On top of all that, they are in a constant state of fundraising, having events practically every week to raise the hefty $10,000 for the medical supplies needed for each brigade. In addition, each member must fundraise $1,600 to cover all the expenses of going on the brigade. However, Gomez assured that nearly everyone who wants to go will be able to raise the funds and go. Some members in the past didn’t even have a background in medicine; former president Michael Clemons had no interest in becoming a doctor and no prior experience with medicine and yet went on to go on six brigades. “Anyone can go,” said Gomez. “As long as you want to help people and be part of something bigger than yourself, you can go. Everything you need to know, we teach you.”

 

But at the end of the day, it is the brigades themselves that lie at the heart of everything GMB does, as well as what really leaves an impression on brigaders. “It’s a very eye-opening experience (being over there). Here in the States, we take a lot of comforts for granted.” Gomez went on to describe the daily routine of the brigade, which seemed utterly daunting to say the least. They would wake up at 5:30 a.m. and get on the bus by 6, then they would arrive at the clinic at 8 and open shop at 9. They would work with 300-500 patients until 4 or 5 p.m. — whenever every patient had been seen. On average, the brigaders would get only around three hours of sleep per night, yet continue working as determined as ever to help those in need. And through their efforts, each one of them became closer. “You create a bond (with one another) that can’t be created anywhere else. We become like family,” said Gomez.

 

On top of running a free health clinic, whilst on brigades, brigaders will also go on house visits, where they assist those who could not travel to the clinic and come face-to-face with the hardships people have to live with. Many of these houses had sticks for walls and garbage bags for roofs. Gomez described one house that held two sisters, one 91 years old and the other 88, who both slept next to a coffin for whoever would die first. When asked what they do for a living, all they said was, “We suffer.
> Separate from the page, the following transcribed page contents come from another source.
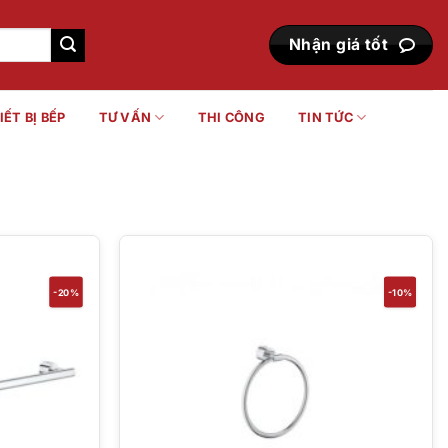
Nhận giá tốt
IẾT BỊ BẾP
TƯ VẤN
THI CÔNG
TIN TỨC
-20%
-10%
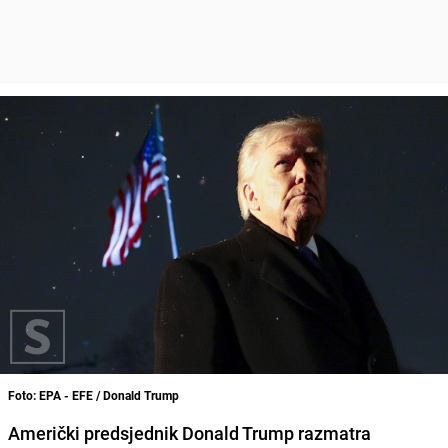
Foto: EPA - EFE / Donald Trump
Američki predsjednik Donald Trump razmatra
We suffer every day. We don’t do anything but suffer.”

 

But there is a silver lining in that they get to better the lives of these people. “A lot of those people down there have never seen a doctor before,” said Gomez. “When we got off that bus, we saw 400 people lined up, begging. We said, ‘Don’t worry, you’ll all be seen,’ and they started cheering, and patting our backs with tears in their eyes.” Thanks to GMB, a woman with a treatable heart condition was cured of her ailments — without them, it was likely she would die. GMB is also currently fundraising to fly a young man with liver cancer to the States for surgery.

 

Then there are the countless smaller things like checking blood pressure or giving goodie bags to children and teaching them how to use a toothbrush that made countless smiles. “Seeing how appreciative they are, seeing how their faces light up over doing something like getting their pulse or blood level checked, the immense gratitude is unbelievable. It’s one of the those experiences that really changes your life,” said Gomez.

 

And it’s these smiles and eye-opening moments that keep the brigaders enthusiastic to do more and more despite all of the hard work that is involved. “My biggest regret for this, my biggest regret of college, really, is not joining earlier,” said Gomez. Because if there’s one thing to be said about UCR Global Medical Brigades, it’s that they are determined and eager to make a difference.